We quickly found a room then beelined it for a bia hoi place, where the moto drivers out front welcomed us instead of harassing us for rides. We were served a plastic liter bottle full of fresh (?) beer and quickly downed two of them. Feeling much more relaxed, we enjoyed being in a small town where no one is all too interested in us – everything is business as usual, no matter who you are.
We cannot go to Laos until Wednesday, so we’re spending today in Dien Bien, taking care of a few last-minute errands. We just had one of the most memorable lunches in recent memory, and it had nothing to do with the food! We stepped inside a little place (someone’s living room, as per usual) and were warmly greeted by an older woman and her daughter. They gestured at us to sit down and started to cook up a feast. The husband got up from his spot in front of the football game and, with the biggest grin I’ve every seen, came over to greet us, shake hands and pat Gabe on the back. He gestured that he’d be right back and rushed for a backroom, quickly returning with a bottle of beer. We hadn’t really been interested in beer, but you can’t turn it down! Still smiling and laughing, he poured us each a glass then proceeded to take a teacup full of some brown liquid, pour us each a portion and then we all clinked glasses – one of the most memorable whisky shots I’ll ever have! He rambled a bit in Vietmanese, still grinning and repeatedly patting Gabe on the back, then left us to start on the food that his wife and daughter had enthusiastically been piling in front of us.
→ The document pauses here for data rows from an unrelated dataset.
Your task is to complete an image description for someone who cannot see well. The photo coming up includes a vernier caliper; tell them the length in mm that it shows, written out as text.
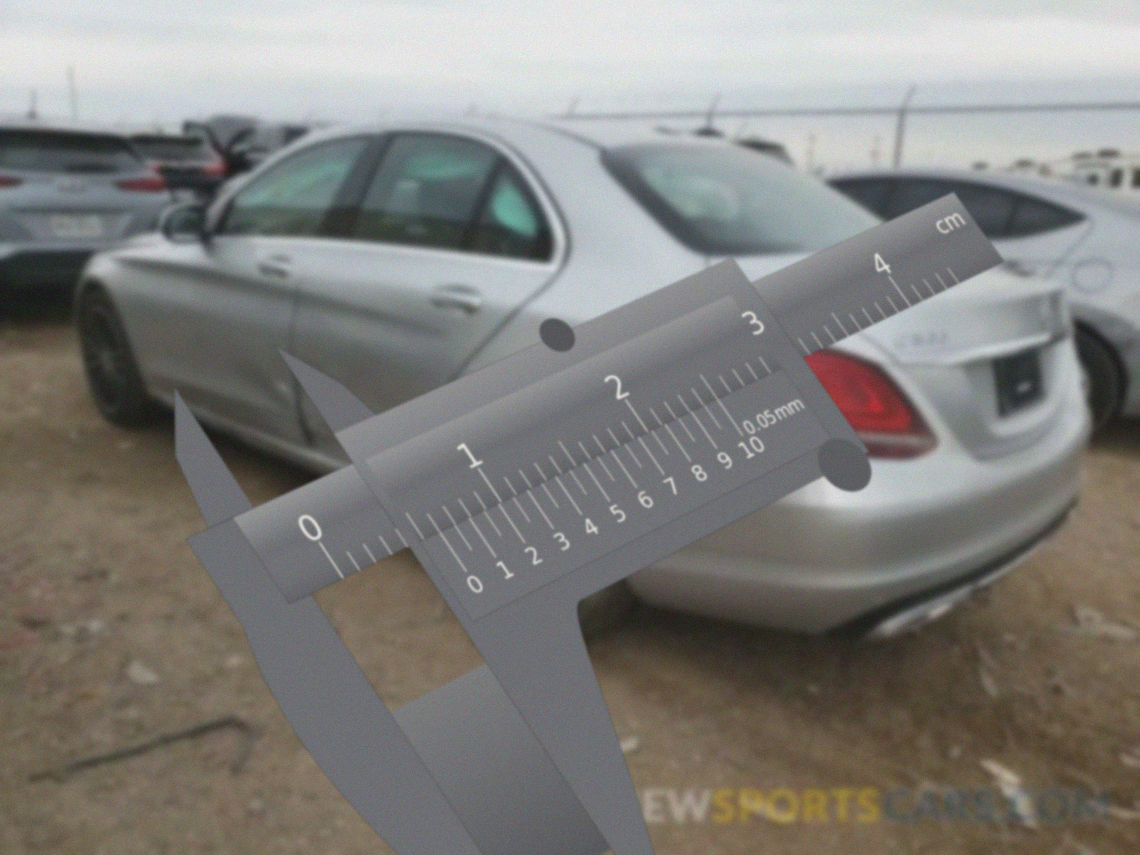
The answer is 6.0 mm
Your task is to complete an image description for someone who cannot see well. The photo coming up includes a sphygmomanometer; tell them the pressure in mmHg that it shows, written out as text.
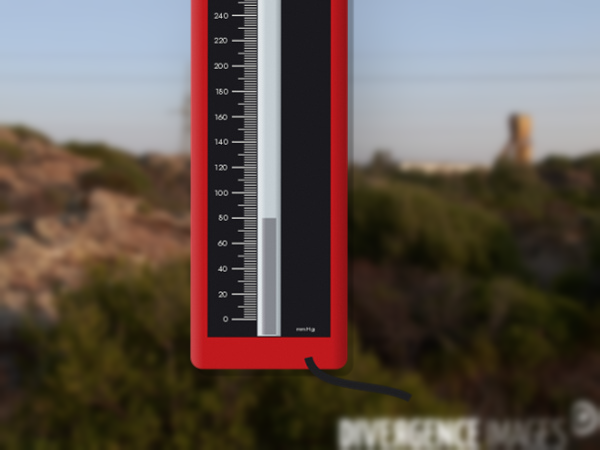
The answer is 80 mmHg
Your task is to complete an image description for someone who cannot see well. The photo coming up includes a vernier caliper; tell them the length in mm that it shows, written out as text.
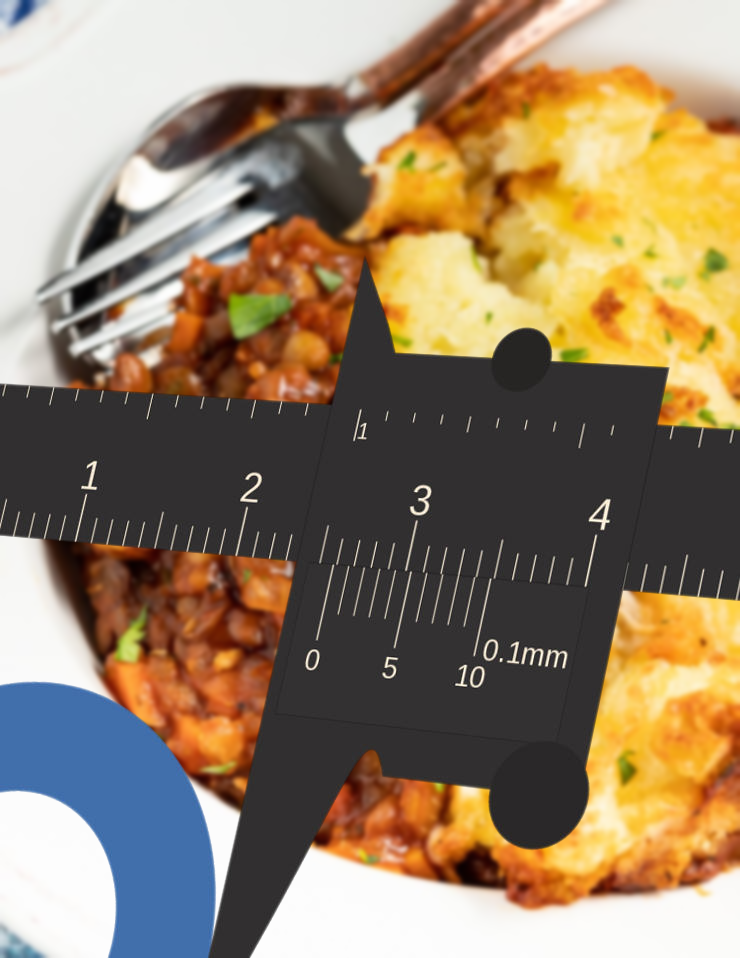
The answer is 25.8 mm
It was a large spread of soup, rice, stirfried beef, tofu and veggies – every few minutes the man would say something to us, excited beyond belief at our presence, and show us the latest on the television screen. Soon he returned with another whiskey shot for all three of us, then after another minutes in front of the game got back up and brought over a half-empty Aquafina bottle. We assumed it was water and let him pour it into our teacups, but of course it was vodka – all three of us clinked once more and the smiles grew! He was evidently once a high-ranking officer in the military, judging by the photos all over the walls, and he was proud to show them to us, his enthusiasm never waning.
Eventually we were stuffed and paid before being given any more alcohol or any more offers of hits from whatever he and his son were smoking out of a big bamboo pipe. There’d been no more than four or five communicable words spoken between all of us in that hour, but I felt like we’d communicated with them better than any of the clever english-speaking tourist-industry “professionals “that we’ve encountered over the past few weeks. It’s nice to depart the country with a highlight!